Note, that it is very useful to keep dsu data structure to be able quickly update our segments.

Complexity

It is O(n log n), because we sorted our data and then use dsu with path compression which is O(log n) applied n times. Space complexity is O(n).

Code

class DSU:
    def __init__(self):
        self.p = {}
        self.size = {}
        
    def add(self, x):
        self.p[x] = x
        self.size[x] = 1

    def find(self, x):
        if self.p[x] != x:
            self.p[x] = self.find(self.p[x])
        return self.p[x]

    def union(self, x, y):
        xr = self.find(x)
        yr = self.find(y)
        self.p[xr] = yr
        self.size[yr] += self.size[xr]

class Solution:
    def findMaximums(self, arr):
        n = len(arr)
        dsu = DSU()
        res = []
        
        for x in sorted(range(n), key = lambda x: -arr[x]):
            dsu.add(x)
            if x-1 in dsu.p: dsu.union(x, x-1)
            if x+1 in dsu.p: dsu.union(x, x+1)
            size = dsu.size[dsu.find(x)]
            while len(res) < size:
                res += [arr[x]]

        return res

Solution 2

In fact, we can use problem 0352. Data Stream as Disjoint Intervals: this is exactly what we want do have and we need to keep length of the biggest interval.

Complexity

Time complexity is O(n log n), because we sort and space complexity is O(n).

Code

class SummaryRanges:
    def __init__(self):
        self.d1, self.d2 = {}, {}
        self.max_len = 0

    def addNum(self, v):
        i1 = self.d2.get(v - 1, -1)
        i2 = self.d1.get(v + 1, -1)
        lft, rgh = v - 1 in self.d2, v + 1 in self.d1
                
        if lft and rgh:
            self.d1[i1] = i2
            self.d2[i2] = i1
            self.max_len = max(self.max_len, i2-i1+1)
        elif lft and not rgh:
            self.d1[i1] = v
            self.d2[v] = i1
            self.max_len = max(self.max_len, v-i1+1)
        elif not lft and rgh:
            self.d2[i2] = v
            self.d1[v] = i2
            self.max_len = max(self.max_len, i2-v+1)
        else:
            self.d1[v] = v
            self.d2[v] = v
            self.max_len = max(self.max_len, 1)
            
        self.d2.pop(v - 1, None)
        self.d1.pop(v + 1, None)

    def getIntervals(self):
        return sorted([[i, self.d1[i]] for i in self.d1])
        

class Solution:
    def findMaximums(self, arr):
        n = len(arr)
        ranges = SummaryRanges()
        res = []
        
        for x in sorted(range(n), key = lambda x: -arr[x]):
            ranges.addNum(x)
            while len(res) < ranges.max_len:
                res += [arr[x]]

        return res

Solution 3

Finally, there is solution, using monotonic stack.
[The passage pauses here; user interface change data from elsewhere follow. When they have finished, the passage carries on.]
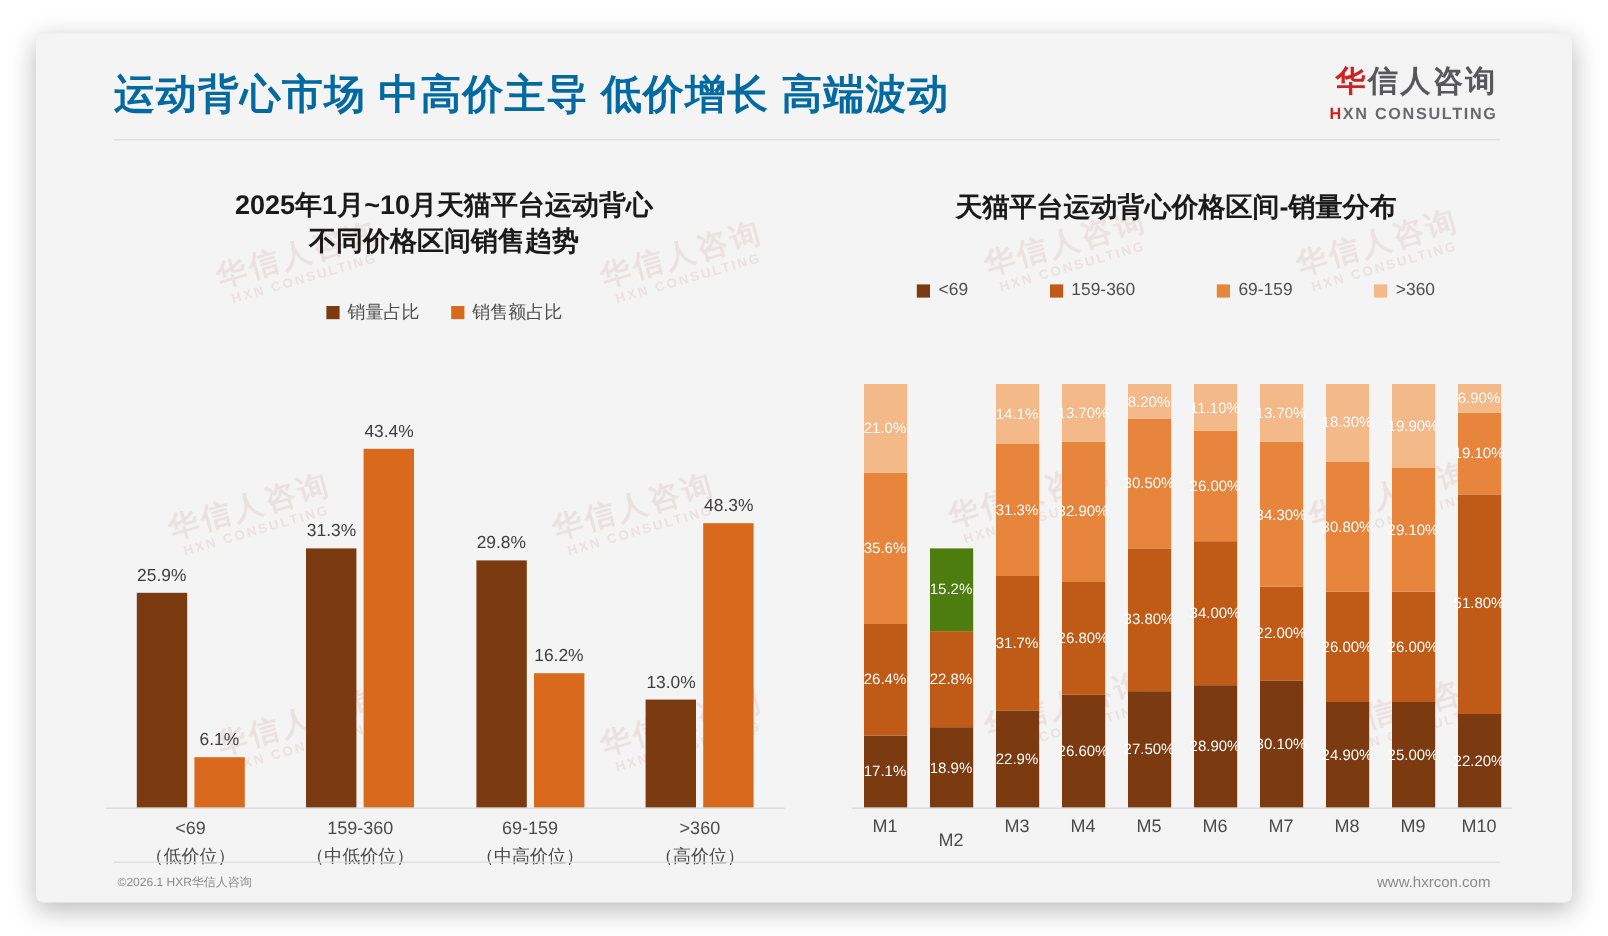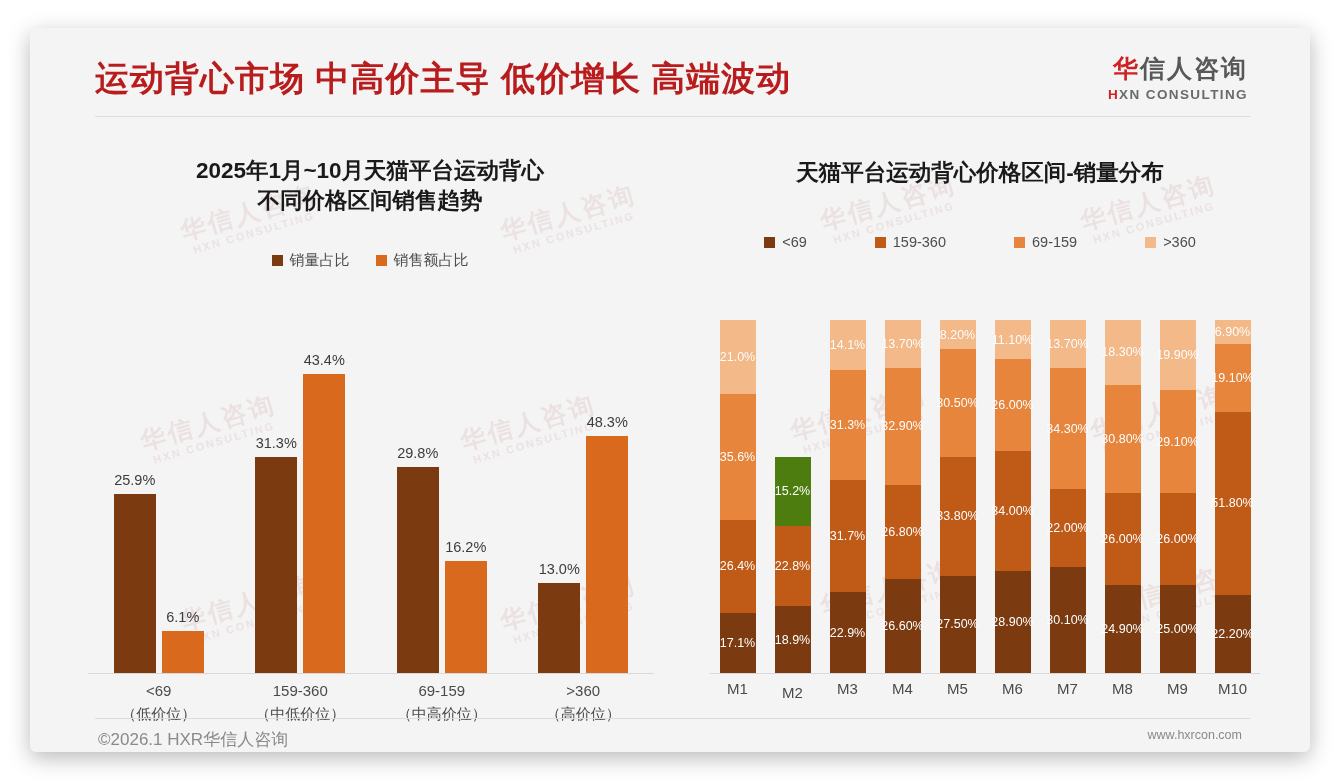--- a/index.html
+++ b/index.html
@@ -20,21 +20,21 @@
   }
 
   
   .hdr {
     position: absolute; left: 0; top: 0;
     width: 100%; height: 92px;
   }
   .hdr-title {
     position: absolute; left: 65px; top: 28px;
     font-size: 34px; font-weight: bold;
-    color: #b91c1c;
+    color: #0369a1;
     letter-spacing: 1px;
     white-space: nowrap;
   }
   .hdr-rule {
     position: absolute; left: 65px; top: 88px;
     width: 1155px; height: 1px;
     background: #dcdcdc;
   }
   .logo {
     position: absolute; right: 62px; top: 28px;
@@ -151,21 +151,21 @@
     white-space: nowrap;
   }
 
   
   .ftr-rule {
     position: absolute; left: 65px; top: 690px;
     width: 1155px; height: 1px; background: #dcdcdc;
   }
   .ftr-left {
     position: absolute; left: 68px; top: 700px;
-    font-size: 17px; color: #8a8a8a;
+    font-size: 10px; color: #8a8a8a;
   }
   .ftr-right {
     position: absolute; right: 68px; top: 700px;
     font-size: 12.5px; color: #8a8a8a;
   }
 </style>
 </head>
 <body>
 
 <div id="slide">
@@ -457,21 +457,21 @@
             <span>19.10%</span>
           </div>
           <div class="seg" style="height: 24.357px; background: rgb(243, 185, 136);">
             <span>6.90%</span>
           </div>
         </div>
       </div>
     <div id="rightAxis"></div>
     <div id="rightCats">
         <div class="rcat" style="left: 27.5px; top: 0px;">M1</div>
-        <div class="rcat" style="left: 82.5px; top: 4px;">M2</div>
+        <div class="rcat" style="left: 82.5px; top: 12px;">M2</div>
         <div class="rcat" style="left: 137.5px; top: 0px;">M3</div>
         <div class="rcat" style="left: 192.5px; top: 0px;">M4</div>
         <div class="rcat" style="left: 247.5px; top: 0px;">M5</div>
         <div class="rcat" style="left: 302.5px; top: 0px; text-align: right;">M6</div>
         <div class="rcat" style="left: 357.5px; top: 0px;">M7</div>
         <div class="rcat" style="left: 412.5px; top: 0px; text-align: right;">M8</div>
         <div class="rcat" style="left: 467.5px; top: 0px;">M9</div>
         <div class="rcat" style="left: 522.5px; top: 0px;">M10</div>
       </div>
   </div>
The idea is: for each coming element nums[i], calculate L and R, the indices of the first smallest elements on the left and the right respectively. Then the answer of the queries from 1 to R-L+1 will be at least this element. It means that we can find for each value the biggest window we can have and then use accumulate maximum from the end to get answer.

Complexity

Time complexity is O(n), space is O(n).

Code

class Solution:
    def findMaximums(self, nums):
        n = len(nums)
        lft, rgh, res = [-1] * n, [n] * n, [-1]*n
       
        stack = []
        for i in range(n):
            while stack and nums[i] <= nums[stack[-1]]: stack.pop()
            if stack: lft[i] = stack[-1]
            stack.append(i)
            
        stack = []
        for i in range(n - 1, -1, -1):
            while stack and nums[i] <= nums[stack[-1]]: stack.pop()
            if stack: rgh[i] = stack[-1]
            stack.append(i)
            
        for i in range(n):
            ln = rgh[i] - lft[i] - 2
            res[ln] = max(res[ln], nums[i])
            
        return list(accumulate(res[::-1], max))[::-1]

Remark

I have one more idea how to solve this problem: we can start from the smallest numbers (like we did in solutions 1 and 2, but in opposite order) and now we need to keep the length of the biggest non-covered interval. We can put indexes in BST (SortedList) and then each time we put new, update lengths. I think complexity will be O(n log n) as well.